Search code examples
apache-sparkibm-cloudhivecontext

HiveContext in Bluemix Spark


In bluemix spark I want to use HiveContext

HqlContext = HiveContext(sc)
//some code
 df = HqlContext.read.parquet("swift://notebook.spark/file.parquet")

I get following error

Py4JJavaError: An error occurred while calling o45.parquet. : java.lang.RuntimeException: java.lang.RuntimeException: Unable to instantiate org.apache.hadoop.hive.metastore.HiveMetaStoreClient


Solution

  • The HiveContext is not included by default in the Bluemix Spark offering.

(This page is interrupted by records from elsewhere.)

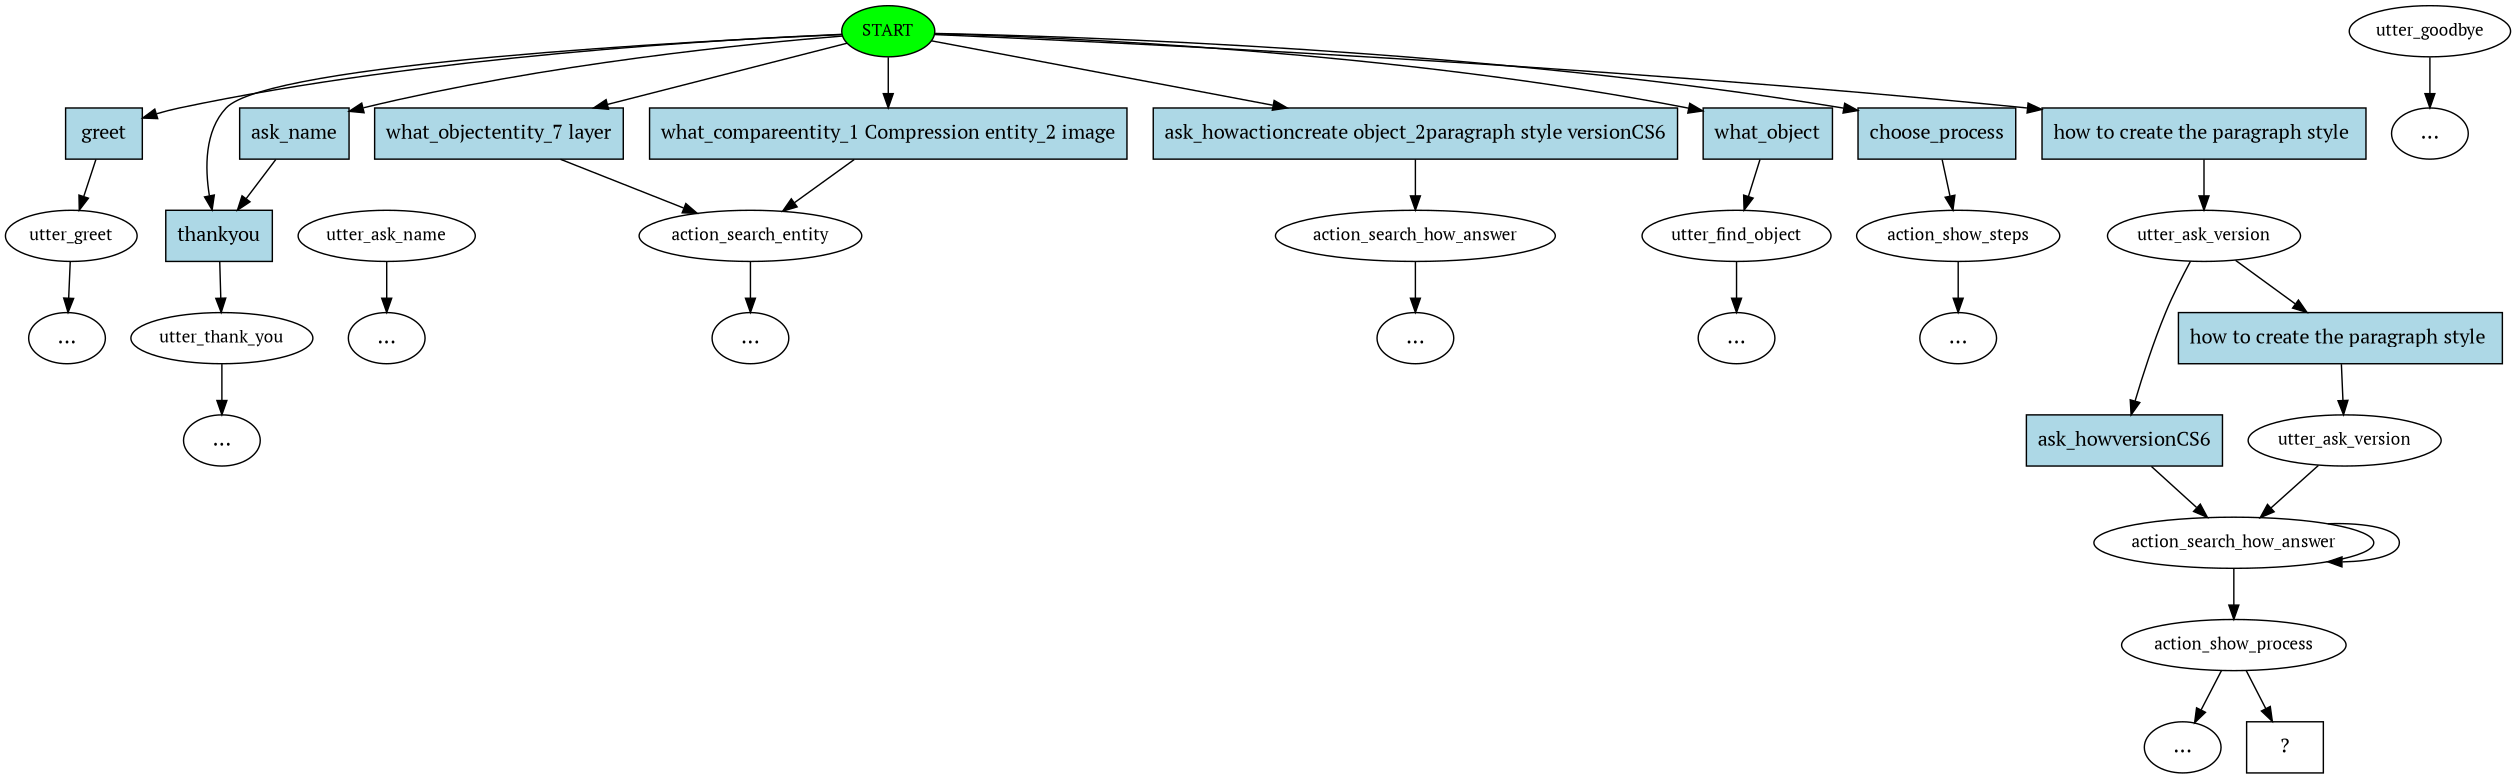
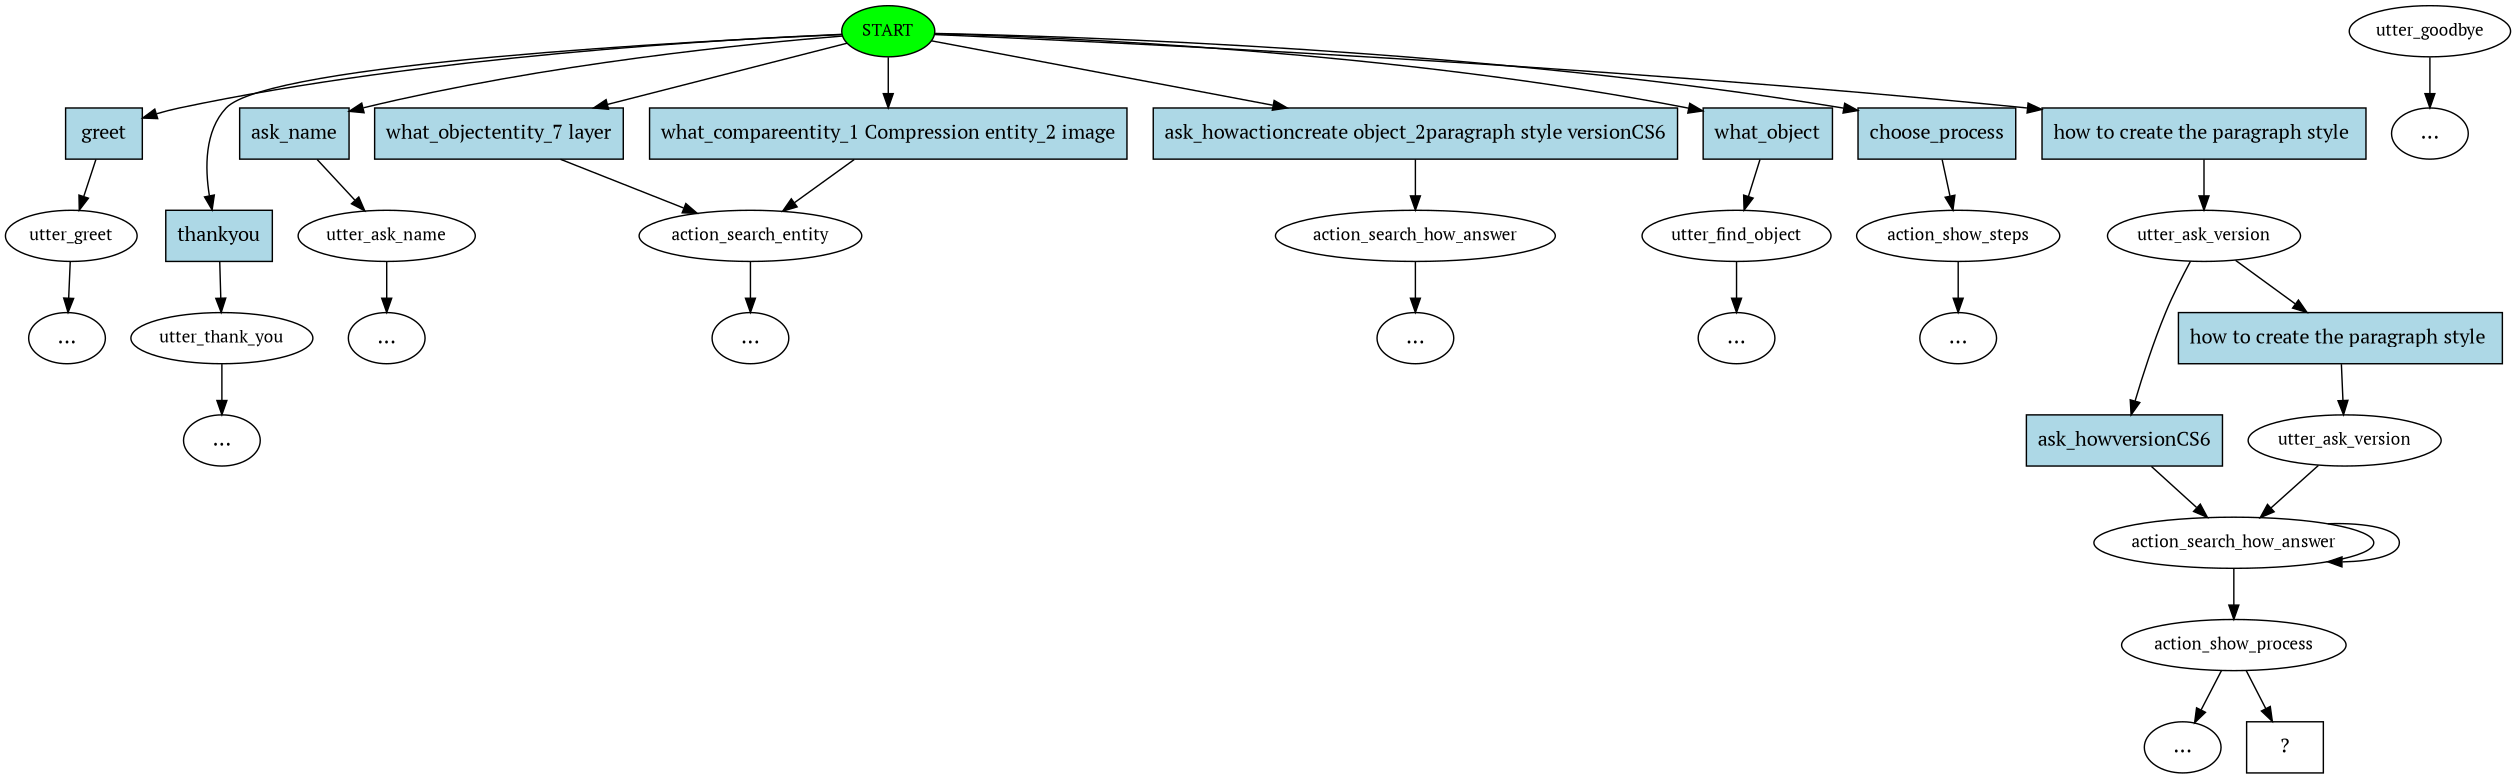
  digraph {
    fontname="PT Serif"
    node [fontname="PT Serif"]
    edge [fontname="PT Serif"]
    n1 [fillcolor=green fontsize=12 label=START style=filled]
    n2 [fillcolor=lightblue label=greet shape=rect style=filled]
    n3 [fillcolor=lightblue label=ask_name shape=rect style=filled]
    n4 [fillcolor=lightblue label=thankyou shape=rect style=filled]
    n5 [fillcolor=lightblue label="what_objectentity_7 layer" shape=rect style=filled]
    n6 [fillcolor=lightblue label="what_compareentity_1 Compression entity_2 image" shape=rect style=filled]
    n7 [fillcolor=lightblue label="ask_howactioncreate object_2paragraph style versionCS6" shape=rect style=filled]
    n8 [fillcolor=lightblue label=what_object shape=rect style=filled]
    n9 [fillcolor=lightblue label=choose_process shape=rect style=filled]
    n10 [fillcolor=lightblue label="how to create the paragraph style " shape=rect style=filled]
    n11 [fontsize=12 label=utter_greet]
    n12 [fontsize=12 label=utter_ask_name]
    n13 [fontsize=12 label=utter_thank_you]
    n14 [fontsize=12 label=action_search_entity]
    n15 [fontsize=12 label=action_search_how_answer]
    n16 [fontsize=12 label=utter_find_object]
    n17 [fontsize=12 label=action_show_steps]
    n18 [fontsize=12 label=utter_ask_version]
    n19 [label="..."]
    n20 [fontsize=12 label=utter_goodbye]
    n21 [label="..."]
    n22 [label="..."]
    n23 [label="..."]
    n24 [label="..."]
    n25 [label="..."]
    n26 [label="..."]
    n27 [label="..."]
    n28 [fillcolor=lightblue label=ask_howversionCS6 shape=rect style=filled]
    n29 [fillcolor=lightblue label="how to create the paragraph style " shape=rect style=filled]
    n30 [fontsize=12 label=action_search_how_answer]
    n31 [fontsize=12 label=utter_ask_version]
    n32 [fontsize=12 label=action_show_process]
    n33 [label="..."]
    n34 [label="  ?  " shape=rect]
    n1 -> n2
    n1 -> n3
    n1 -> n4
    n1 -> n5
    n1 -> n6
    n1 -> n7
    n1 -> n8
    n1 -> n9
    n1 -> n10
    n2 -> n11
-   n3 -> n4
+   n3 -> n12
    n4 -> n13
    n5 -> n14
    n6 -> n14
    n7 -> n15
    n8 -> n16
    n9 -> n17
    n10 -> n18
    n11 -> n19
    n12 -> n22
    n13 -> n23
    n14 -> n24
    n15 -> n25
    n16 -> n26
    n17 -> n27
    n18 -> n28
    n18 -> n29
    n20 -> n21
    n28 -> n30
    n29 -> n31
    n30 -> n30
    n30 -> n32
    n31 -> n30
    n32 -> n33
    n32 -> n34
  }
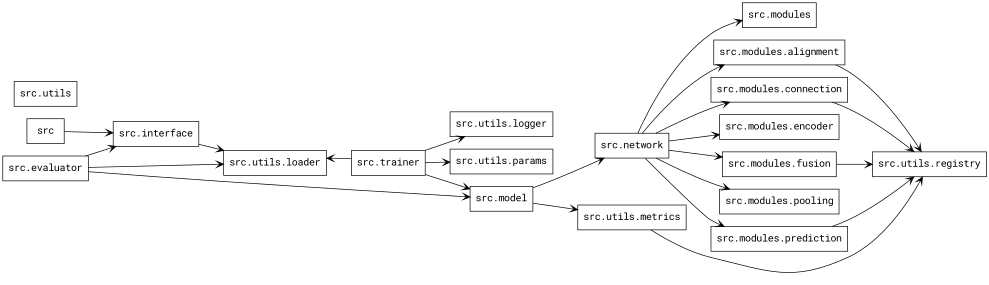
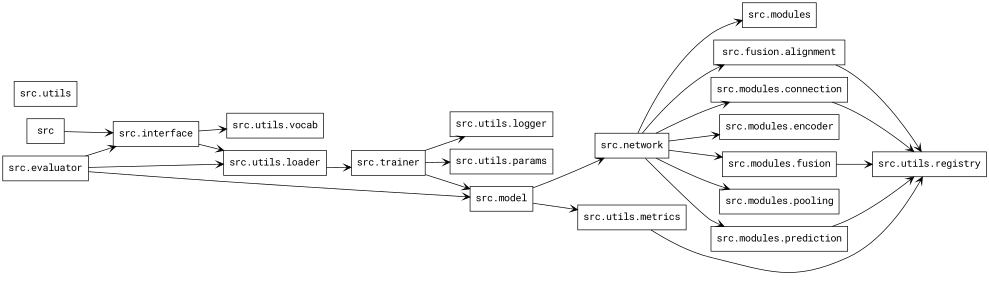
  digraph {
    fontname="Roboto Mono"
    rankdir=LR
    node [fontname="Roboto Mono" shape=box]
    edge [arrowhead=open arrowtail=none fontname="Roboto Mono"]
    n1 [label=src]
    n2 [label="src.interface"]
    n3 [label="src.evaluator"]
    n4 [label="src.model"]
    n5 [label="src.utils.loader"]
+   n6 [label="src.utils.vocab"]
    n7 [label="src.network"]
    n8 [label="src.utils.metrics"]
    n9 [label="src.modules"]
-   n10 [label="src.modules.alignment"]
+   n10 [label="src.fusion.alignment"]
    n11 [label="src.modules.connection"]
    n12 [label="src.modules.encoder"]
    n13 [label="src.modules.fusion"]
    n14 [label="src.modules.pooling"]
    n15 [label="src.modules.prediction"]
    n16 [label="src.utils.registry"]
    n17 [label="src.trainer"]
    n18 [label="src.utils.logger"]
    n19 [label="src.utils.params"]
    n20 [label="src.utils"]
    n1 -> n2
    n2 -> n5
+   n2 -> n6
    n3 -> n2
    n3 -> n4
    n3 -> n5
    n4 -> n7
    n4 -> n8
    n7 -> n9
    n7 -> n10
    n7 -> n11
    n7 -> n12
    n7 -> n13
    n7 -> n14
    n7 -> n15
    n8 -> n16
    n10 -> n16
    n11 -> n16
    n13 -> n16
    n15 -> n16
    n17 -> n4
-   n17 -> n5
+   n5 -> n17
    n17 -> n18
    n17 -> n19
  }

    To include it in your notebook, you should be able to use %AddJar to load it from a publicly accessible server, e.g.:

    %AddJar http://my.server.com/jars/spark-hive_2.10-1.5.2.jar
    

    You can also point this at Maven's repository link:

    %AddJar http://repo1.maven.org/maven2/org/apache/spark/spark-hive_2.10/1.5.2/spark-hive_2.10-1.5.2.jar
    val hiveContext = new org.apache.spark.sql.hive.HiveContext(sc)
    

    This works to enable the Hive Context for me.

    Now, it's worth noting that the latest available versions on Maven probably don't line up with the current version of Spark running on Bluemix, so my suggestion is to check the version of Spark on Bluemix by using:

    sc.version
    

    Then match the version of this JAR to that version of Spark.